Congress: Axios' Amy Harder had the scoop yesterday that GOP Sen. Rob Portman will vote to nullify Interior Department regulations on methane from oil and gas operations on public lands.
- Why it matters: Portman's decision makes it more likely that Congress and Trump will successfully kill off the Interior rules aimed at curbing the potent greenhouse gas.
Climate and the Arctic
Still cool with it: The State Department said the U.S. will remain engaged on climate initiatives in the multilateral Arctic Council, which meets this week in Alaska. David Balton, deputy assistant secretary at State's Bureau of Oceans and International Environmental and Scientific Affairs, said the declaration coming from the meeting will "have a lot of material about climate change in the Arctic."
- "Anybody who spent time in or studying the Arctic knows that the region is warming, that climate change is a real issue here, and the Arctic Council has certainly been paying attention to it," Balton told reporters yesterday.
One level deeper: Balton stressed there's no connection between the Arctic scientific cooperation agreement that will be finalized this week and the under-review U.S. stance on the Paris climate accord.
But Jason Bordoff, a former senior energy and climate aide in the Obama administration, was nice enough to read the tea leaves a bit for your Generate host (while cautioning that we need to see what happens at the Arctic meeting).
- "[A]s the U.S. hands over leadership of the Arctic Council this week, Balton's comments may reflect a recognition that, as climate change will remain a key focus of the council's work, it is in the U.S.'s interest to remain engaged in those multilateral efforts, just as Secretary Tillerson has reportedly argued it is in our interest to maintain a seat at the table in the Paris climate talks," Bordoff, who now heads Columbia University's Center on Global Energy Policy, said.
Secretary of State Rex Tillerson will chair the Arctic Council meeting on Thursday, when the U.S. will hand off the rotating presidency to Finland.

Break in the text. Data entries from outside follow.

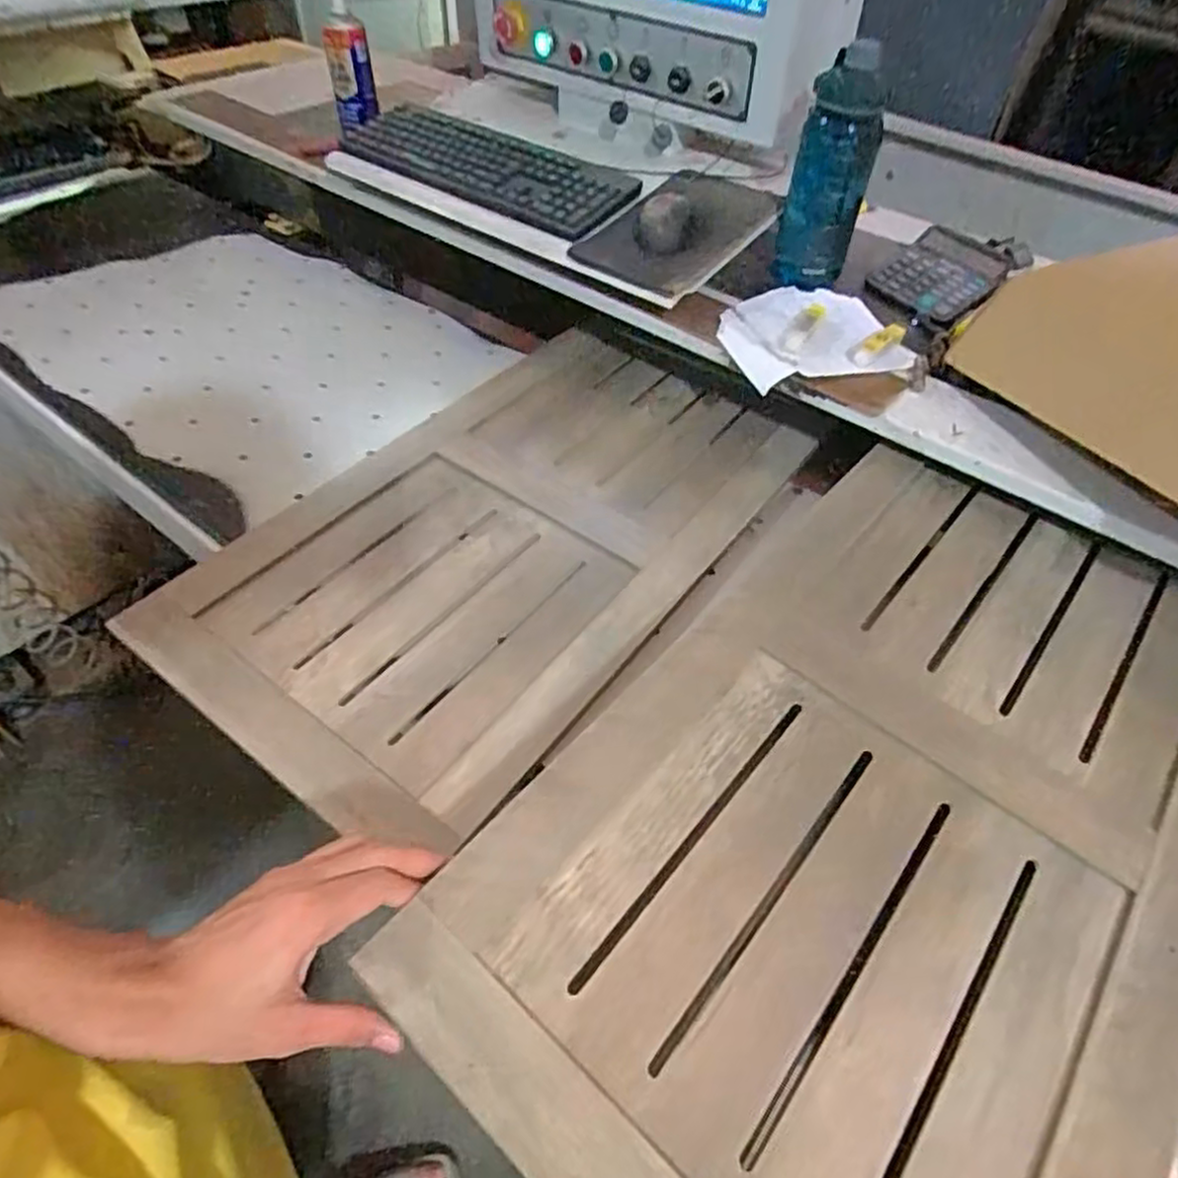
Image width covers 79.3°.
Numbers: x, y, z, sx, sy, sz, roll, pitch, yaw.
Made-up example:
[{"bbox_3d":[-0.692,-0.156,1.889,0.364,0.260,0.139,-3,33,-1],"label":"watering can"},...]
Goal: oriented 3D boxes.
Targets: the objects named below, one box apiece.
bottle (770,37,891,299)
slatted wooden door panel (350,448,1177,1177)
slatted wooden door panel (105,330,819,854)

From Amy's notebook: Parsing false balance
Amy's latest Harder Line column, Washington's broken climate debate, received a lot of feedback which was awesome. She wanted to address one of the criticisms, which was that there was too much credibility given to the side of the debate that refuses to acknowledge climate change is a problem, as compared to the side that is actively working to address the issue.
Fact No. 1: Most scientists around the world agree human activity is the primary driver of Earth's rising temperature over the past century. The Harder Line column did not focus or give space to the scientific arguments made by people who disagree with that consensus.
Fact No. 2:
The views of people who are skeptical of climate change and its impact are real views, and many of those people are now in top leadership positions across the U.S. government. The column did give space to this perspective because it is a fact that Washington is divided on what to do about climate change.
The rise of efficient light bulbs
Why are Americans using less electricity lately? A blog post from a University of California-Berkeley business prof shines a light (sorry!) on a big reason why — efficient light bulbs have a bigger share of the market.
The big change: Per-capita power use plateaued around 2010 after decades of growth, and is now lower than it was five years ago, notes Lucas Davis of the Energy Institute at Haas.
One level deeper: Over 450 million LED's have been installed as costs have dropped 94% over a decade, compared to less than 500,000 in 2009, while compact fluorescents (CFLs) have also surged.
A helpful new Energy Information Administration snapshot provides details about the growing adoption of efficient lighting and what's driving the change including: federal standards, state policies, utility programs and falling costs.